Where the trial court finds such an error to exist, it may properly find a presumption rebutted and fix the fair market value in accordance with the evidence. Board of Supervisors v. Donatelli & Klein, 228 Va. 620, 627 (1985).
In determining fair market value, the sales price of a given parcel of real estate is an appropriate factor to consider. If the fair market value is to be determined by sales price, then the transaction must involve a seller who is desirous but not obligated to sell and a buyer who wishes to obtain the property but does not find it necessary to do so. Assuming that the Petitioners acquired this property through an arms length transaction from an entity that was not necessarily obligated to sell, the commercial real estate market placed a value of $1,150,000.00 on this piece of commercial property that was in need of immediate improvement with a thirty percent occupancy rate as of March 1996. There is no evidence before the Court as to the condition of this real estate as of July 1,1995, the date of the assessment. The expert witness who testified on behalf of the respondent City did not visually inspect this property until 1997 but asserted that he did take into consideration the condition of the property as show through photographs introduced by the Petitioners in conducting his evaluation. The Court also notes thatthe subject property was sold through foreclosure for the sum of $900,000.00 in January 1996. The Court does not find, however, that this was an arms length transaction and in any way indicative of the fair market value of the property.

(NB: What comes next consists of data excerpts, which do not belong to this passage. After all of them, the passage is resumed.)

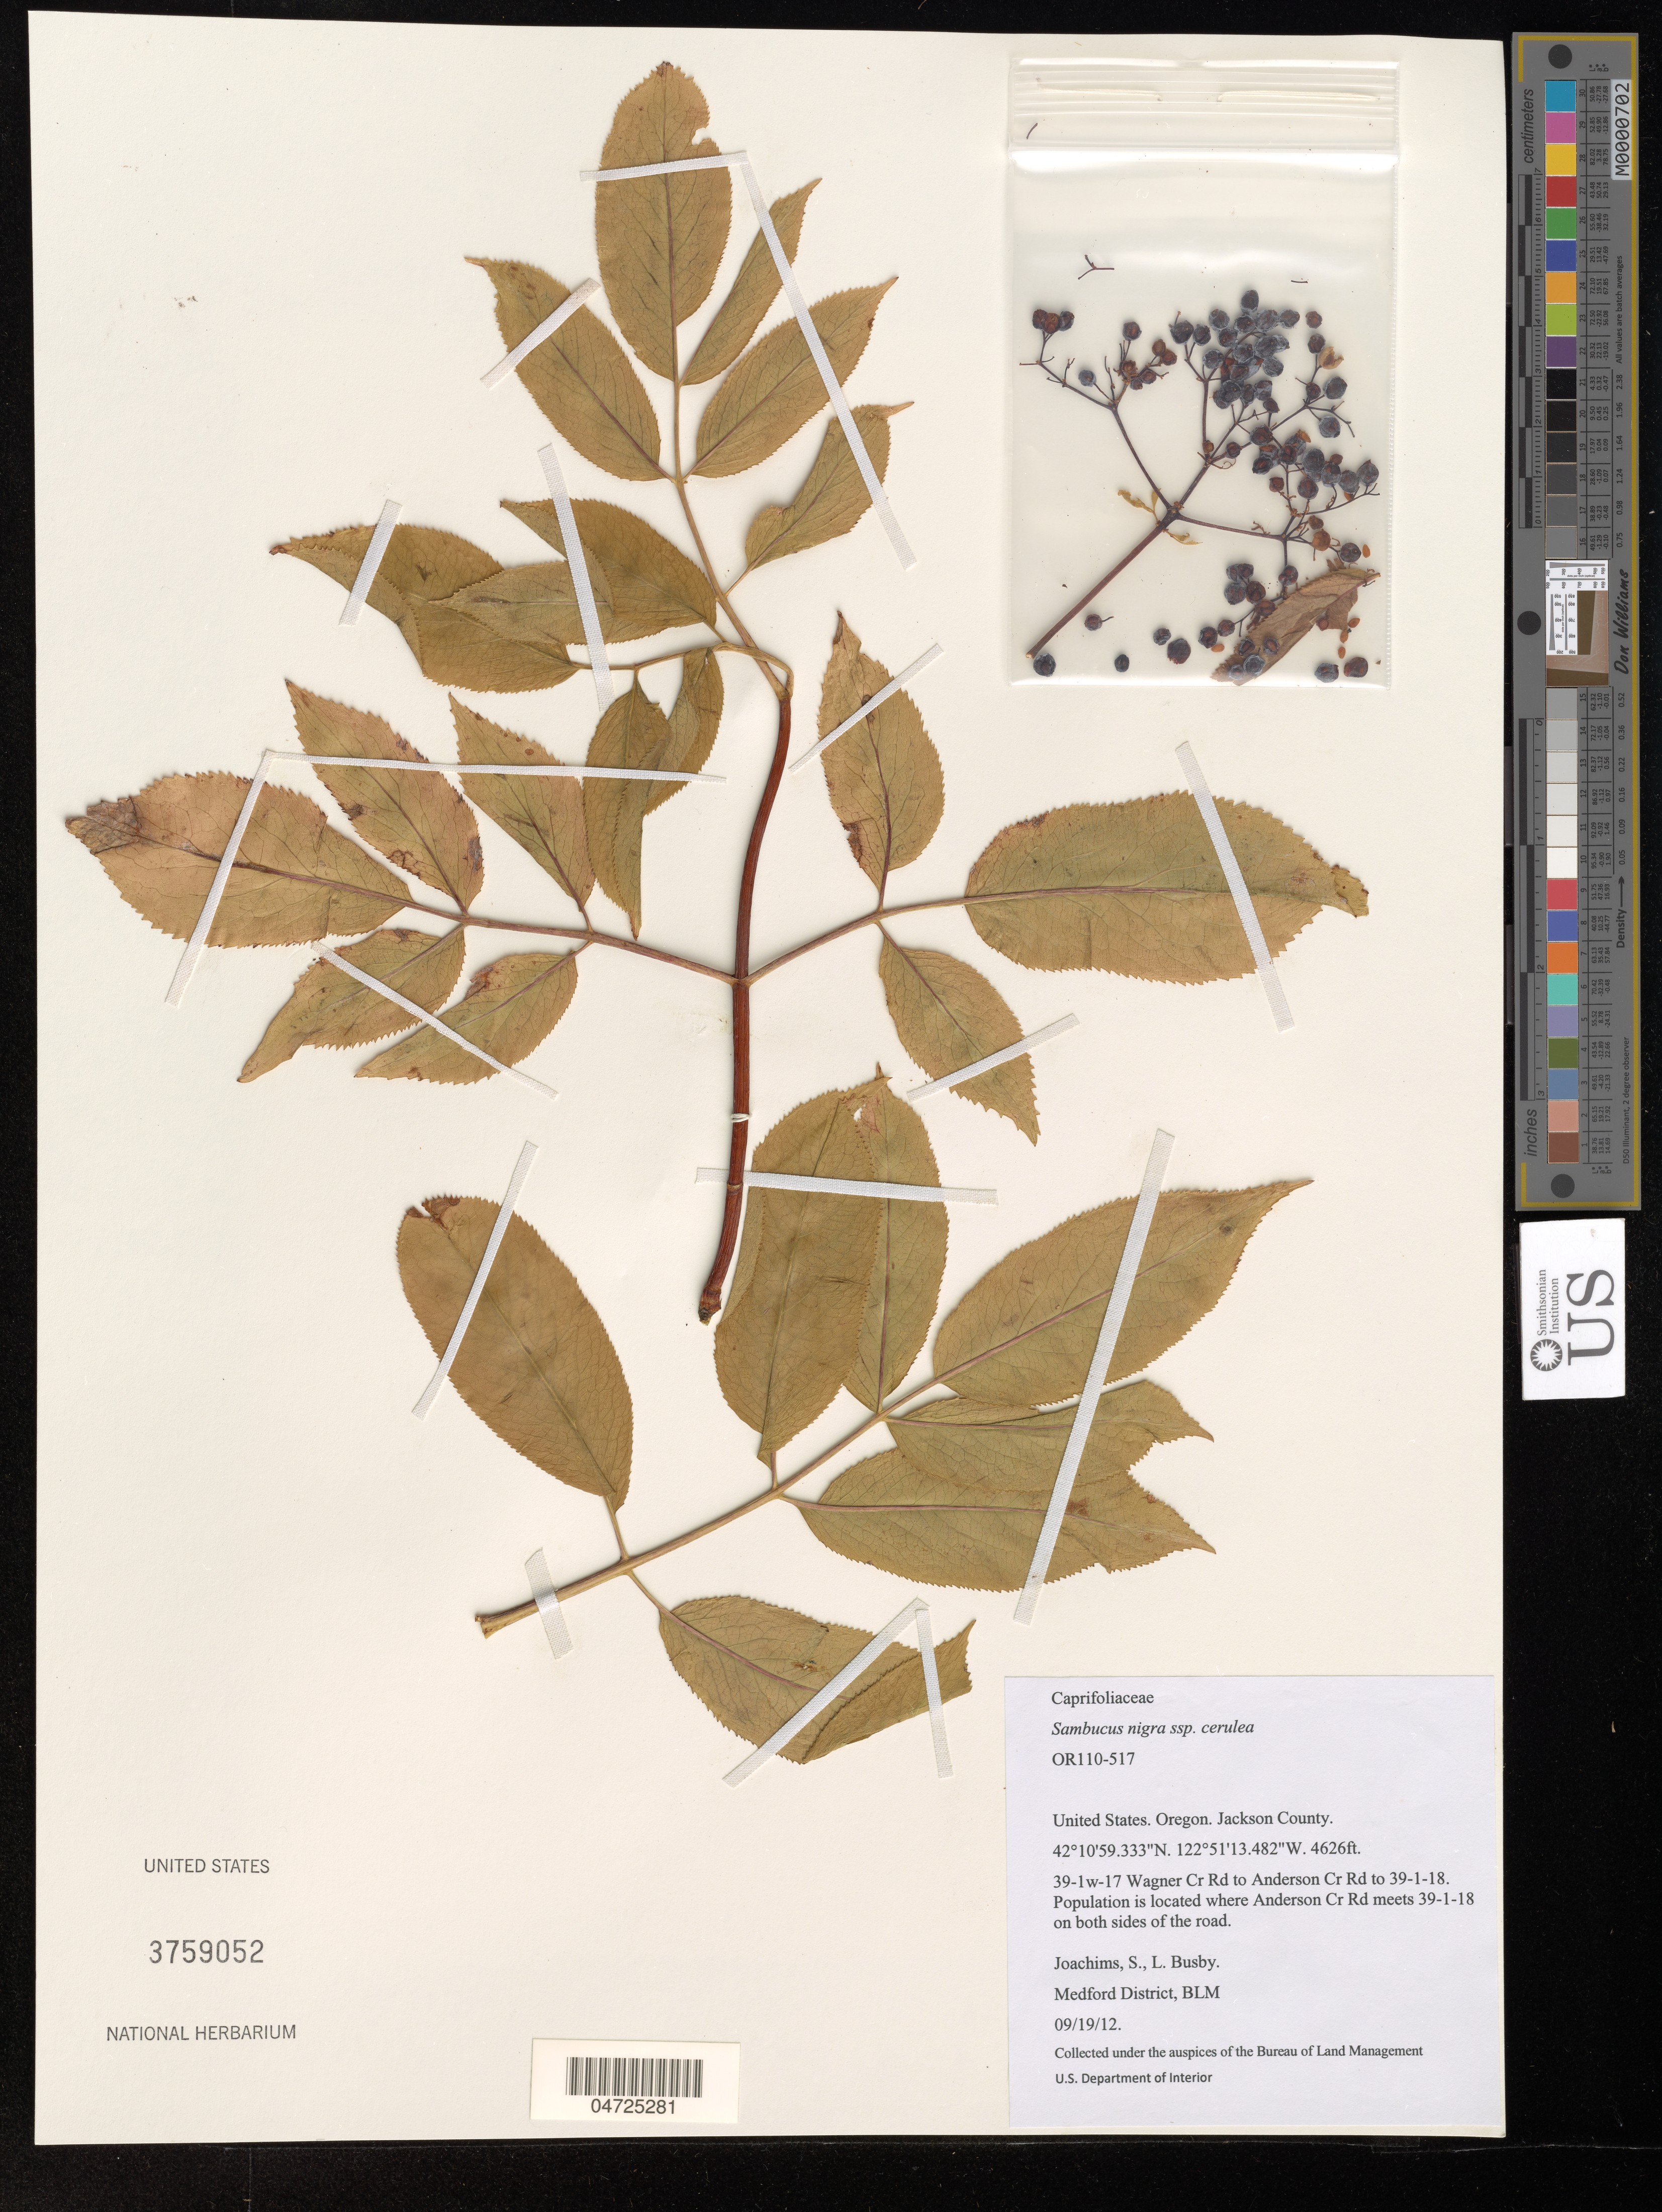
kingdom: Plantae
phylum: Tracheophyta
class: Magnoliopsida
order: Dipsacales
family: Viburnaceae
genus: Sambucus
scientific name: Sambucus nigra subsp. cerulea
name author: (Raf.) Bolli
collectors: S. Joachims & L. Busby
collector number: OR110-517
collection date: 2012-09-19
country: United States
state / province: Oregon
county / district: Jackson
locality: Jackson County. 39-1w-17 Wagner Cr Rd to Anderson Cr Rd to 39-1-18. Population is located where Anderson Cr Rd meets 39-1-18 on both sides of the road.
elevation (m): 1410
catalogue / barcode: US 3759052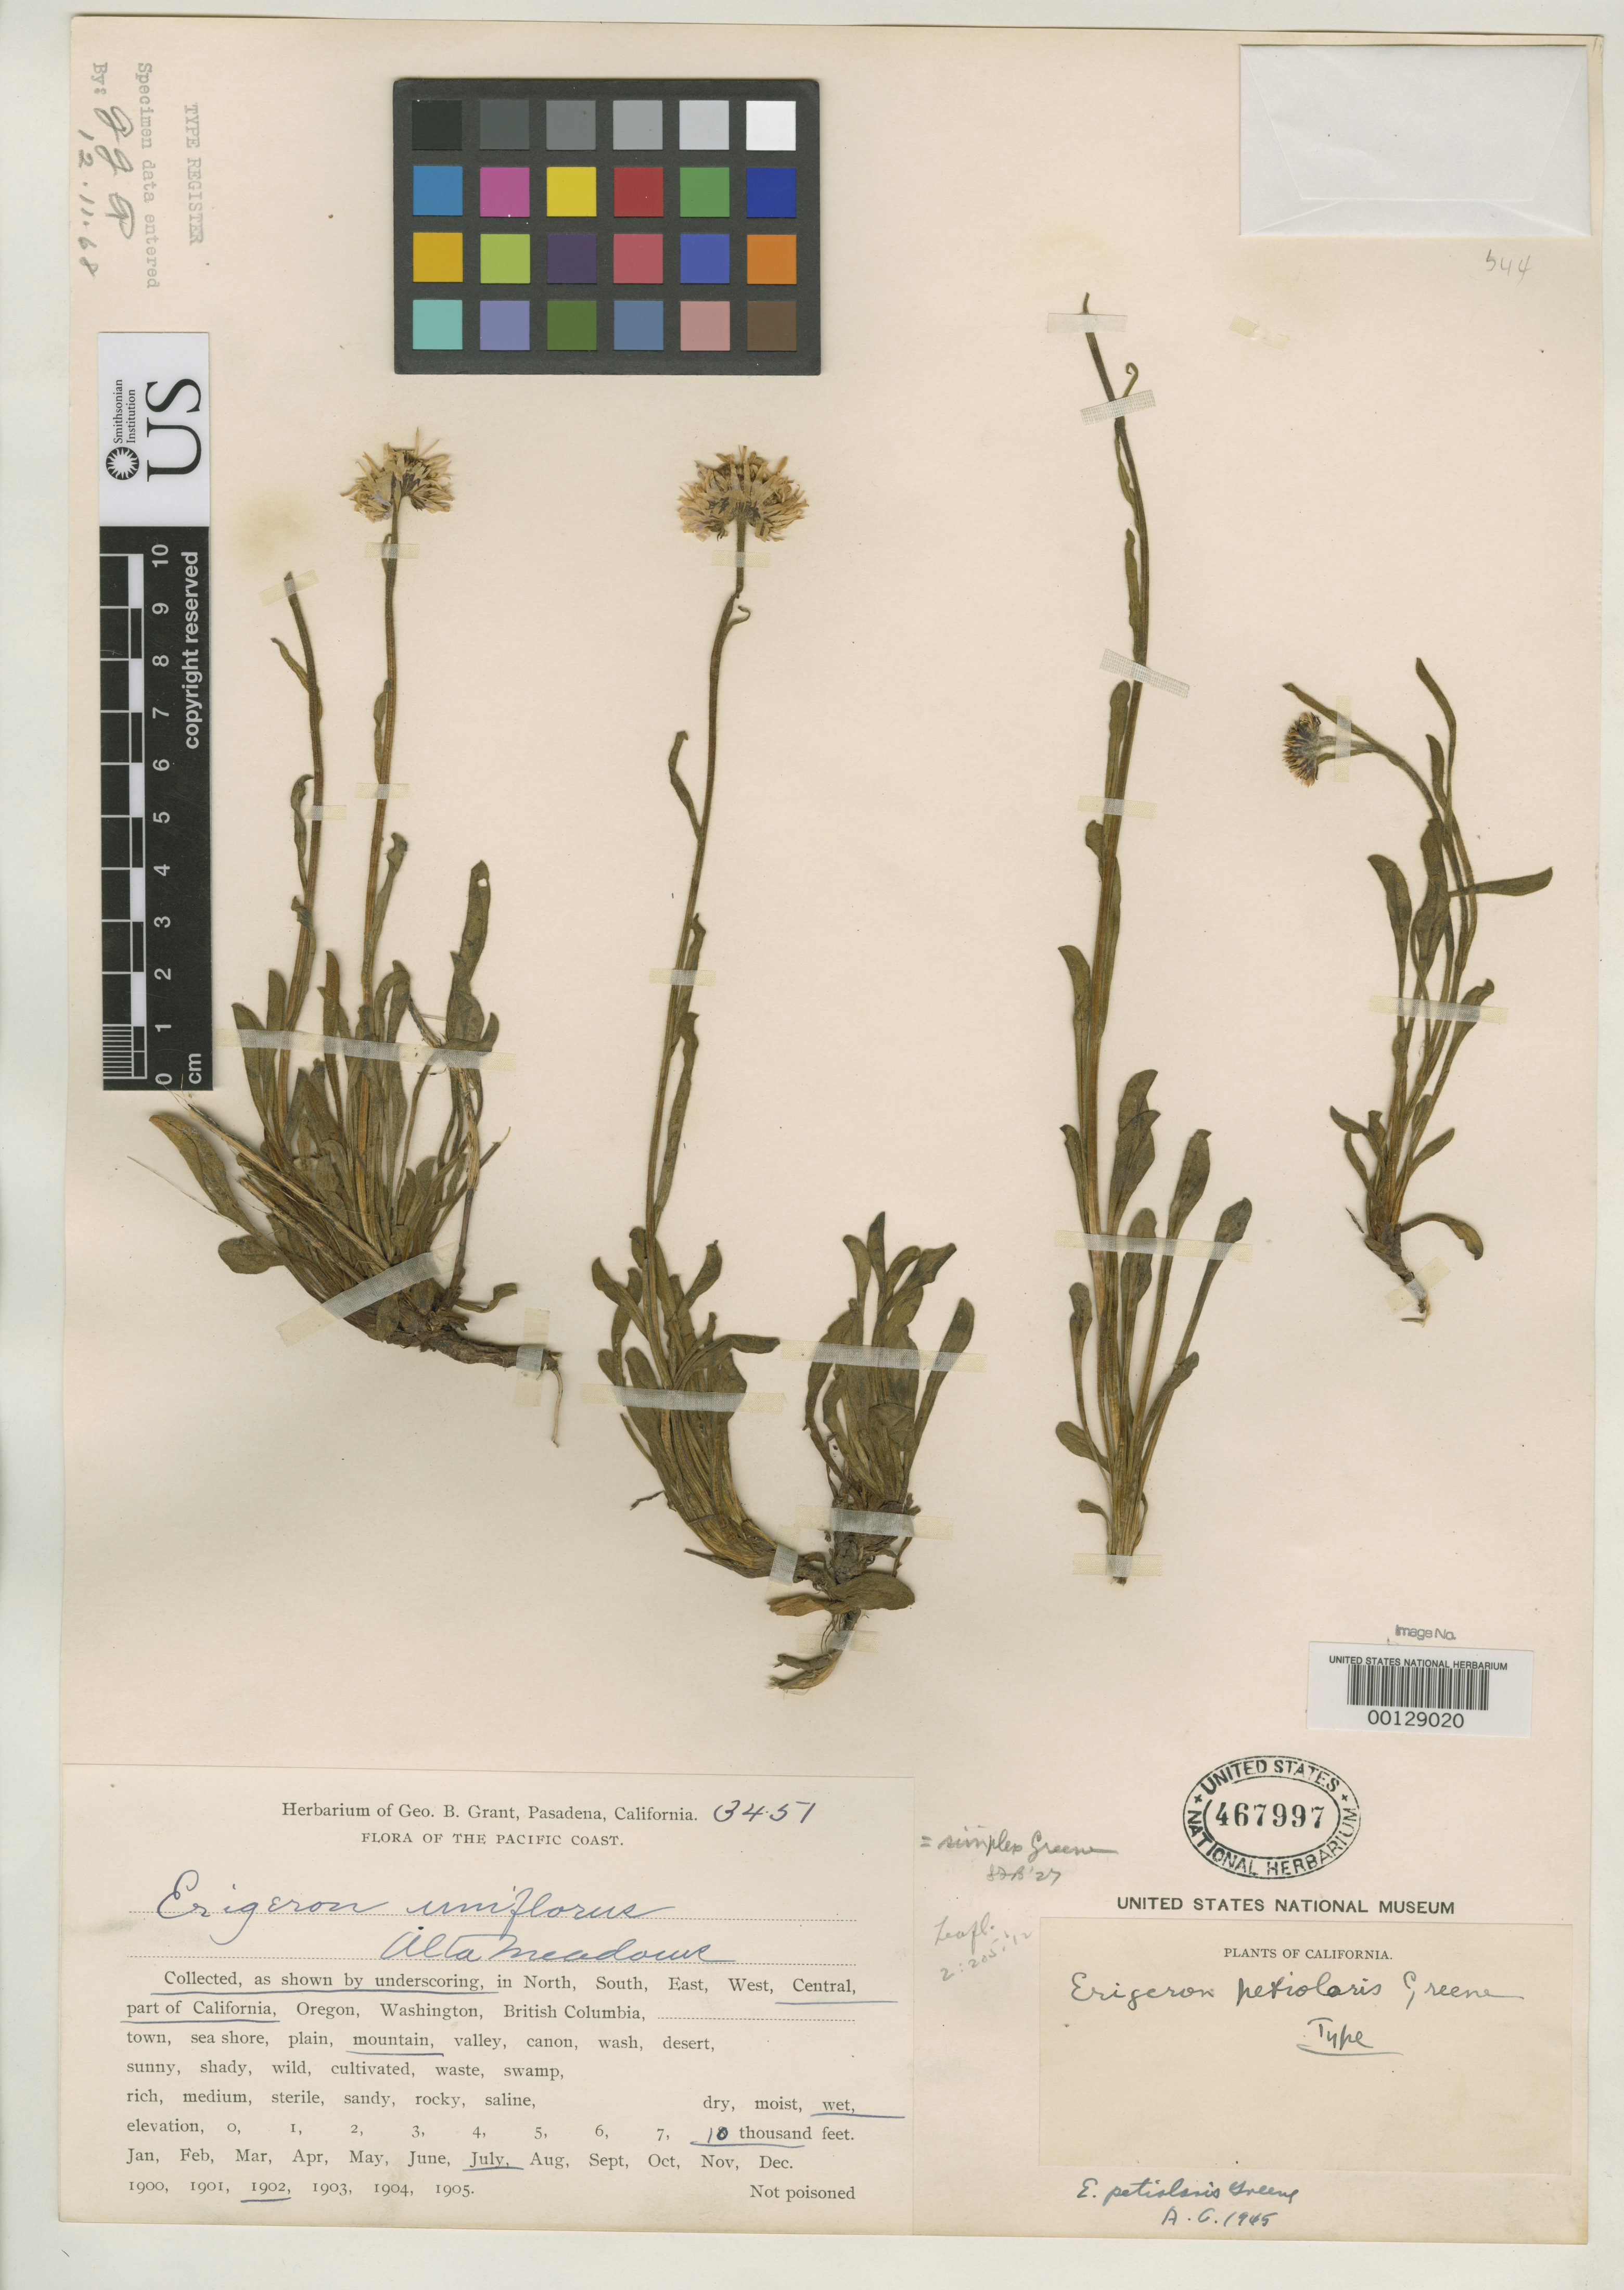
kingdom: Plantae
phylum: Tracheophyta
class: Magnoliopsida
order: Asterales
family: Asteraceae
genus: Erigeron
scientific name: Erigeron petiolaris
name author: Greene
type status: Holotype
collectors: G. Grant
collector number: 3451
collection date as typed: Jul 1902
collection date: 1902-07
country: United States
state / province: California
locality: Alta meadows.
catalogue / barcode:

Considering all of these factors, the Court finds that the respondent City’s assessment value of $1,355,000.00 is the fair market value of this real estate. The Court is not persuaded that the Petitioner’s purchase price of $1,150,000.00 is an indication of fair market value through the market place given the following factors: (1) the short period of time the property appeared on the Multiple Listing Service; (2) the fact that this property was not advertised for sale through any other media; (3) the lack of any factual evidence as to the actual condition ofthe subject property as of July 1,1995; and (4) the failure of the Petitioner to present any kind of appraisal or evaluation of the subject real estate beyond an offer by a purchaser and an acceptance by a seller.
*438It is therefore adjudged, ordered, and decreed that the application to correct an erroneous assessment by die Commissioner of Revenue for the City of Fredericksburg, Virginia, is accepted. The fair market value of the real estate, which is the subject of this lawsuit, is therefore established at $1,355,000.00 as of July 1, 1995.